SOME DEATHS TAKE FOREVER
Recording an album about the feelings of two prisoners waiting on death row. As a statement against capital punishment.
It was (and even still is nowadays) a delicate and ambitious plan.
Bernard Szajner did it, in 1980, after watching an Amnesty International documentary.
And stakes were high: at that point in his life Szajner has spent the majority of the 70’s doing light and visuals for bands as Magma, Gong, Pink Floyd and The Who. In the meantime he created his own instrument, the ‘Syringe’, aka the first laser harp, and made his debut as a musician under the Z moniker with ‘Visions of Dune’.

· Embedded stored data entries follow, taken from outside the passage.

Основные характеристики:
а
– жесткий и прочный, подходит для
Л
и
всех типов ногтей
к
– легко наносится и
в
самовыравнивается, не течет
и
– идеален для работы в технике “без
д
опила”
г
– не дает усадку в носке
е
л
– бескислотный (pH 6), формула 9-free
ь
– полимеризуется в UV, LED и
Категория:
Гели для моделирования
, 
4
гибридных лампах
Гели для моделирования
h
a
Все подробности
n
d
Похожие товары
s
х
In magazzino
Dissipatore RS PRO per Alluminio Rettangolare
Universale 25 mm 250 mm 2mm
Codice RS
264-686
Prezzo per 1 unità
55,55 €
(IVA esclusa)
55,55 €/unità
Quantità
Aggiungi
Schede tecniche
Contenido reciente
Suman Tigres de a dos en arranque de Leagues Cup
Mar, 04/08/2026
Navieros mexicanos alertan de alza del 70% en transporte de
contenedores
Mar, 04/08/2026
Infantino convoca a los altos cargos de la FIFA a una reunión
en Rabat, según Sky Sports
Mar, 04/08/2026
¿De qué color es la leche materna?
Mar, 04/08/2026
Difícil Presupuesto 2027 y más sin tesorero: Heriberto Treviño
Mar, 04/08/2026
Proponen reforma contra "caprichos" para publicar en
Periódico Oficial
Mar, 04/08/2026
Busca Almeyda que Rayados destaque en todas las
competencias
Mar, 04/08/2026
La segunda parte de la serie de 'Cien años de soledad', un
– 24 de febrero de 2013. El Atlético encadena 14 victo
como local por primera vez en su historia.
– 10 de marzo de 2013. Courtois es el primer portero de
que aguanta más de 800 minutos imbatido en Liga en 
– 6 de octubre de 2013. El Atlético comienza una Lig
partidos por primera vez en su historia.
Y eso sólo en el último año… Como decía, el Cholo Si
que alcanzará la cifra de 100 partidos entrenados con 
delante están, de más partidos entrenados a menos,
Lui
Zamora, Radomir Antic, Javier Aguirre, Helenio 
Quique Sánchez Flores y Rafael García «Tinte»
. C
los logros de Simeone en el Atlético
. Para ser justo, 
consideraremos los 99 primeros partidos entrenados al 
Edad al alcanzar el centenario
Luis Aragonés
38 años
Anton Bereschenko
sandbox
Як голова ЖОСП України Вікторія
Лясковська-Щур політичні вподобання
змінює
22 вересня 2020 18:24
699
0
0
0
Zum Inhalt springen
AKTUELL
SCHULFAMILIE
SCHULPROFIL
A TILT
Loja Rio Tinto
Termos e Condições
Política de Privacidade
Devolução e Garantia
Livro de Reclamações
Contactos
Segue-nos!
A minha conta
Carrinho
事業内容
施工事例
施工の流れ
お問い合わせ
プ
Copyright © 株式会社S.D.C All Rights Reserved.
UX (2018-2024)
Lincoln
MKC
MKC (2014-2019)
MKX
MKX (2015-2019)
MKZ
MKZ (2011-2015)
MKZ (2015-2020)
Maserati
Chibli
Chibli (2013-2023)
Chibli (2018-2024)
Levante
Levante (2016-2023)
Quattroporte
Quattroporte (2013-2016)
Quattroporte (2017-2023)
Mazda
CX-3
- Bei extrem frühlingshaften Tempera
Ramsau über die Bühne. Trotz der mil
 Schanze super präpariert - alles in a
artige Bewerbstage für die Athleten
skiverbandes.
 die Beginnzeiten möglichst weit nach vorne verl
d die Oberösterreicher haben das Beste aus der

When listening to ‘Some Deaths Take Forever’ in 2020 it’s hard to believe it was recorded already four decades ago: the melancholic piano theme and the metallic synth riffs of opener ‘Welcome to Death Row’ set the tone for a mind blowing audio journey which at one moment echoes the vibe of early 80’s gloom funk and derailed krautrock drenching into pulsating proto Detroit techno and on the other hand sounds like the blueprint for a futuristic electronic
music scene in the years to come.
The influence and the impact of ‘Some Deaths Take Forever’ is also still vibrating: Carl Craig mentioned it as his all time favorite album in Future Mag, the signature sound of Oneohtrix Point Never feels almost like a not so hidden tribute and the killer sci fi electronics of tracks ‘Ressurector’ or ‘A Kind Of Freedom’ resonates through the discography of Air and Daft Punk, to name a few.
Excerpt liner notes John 'Inzane' Olson:
Szajner's album here sounds different with each listen, a new unnoticed corner blaring aloud to be (re)discovered within any of the ten tracks: strongest mark of a classic if there was any.
So buckle in, spray yourself with this electric insecticide and let your shadowy sentence ring out with a "loud clanging noise that turned out be an electronic gavel."
Excerpt liner notes Karel Beer (producer):
Now 40 years later when listening to “Some Deaths…” in spite of the uncompromising subject matter and knowing that the written word is his most influential source of inspiration I am struck by the unexpected references that can be heard on the tracks. There’s Shaft, Jeff Beck, Morricone, Weather Report and even Timmy Thomas. A truly eclectic bunch that somehow makes sense of an era. It’s almost as if Szajner is applying these accidental or
intentional influences just as an artist would use inks, oils or found forms to a canvas.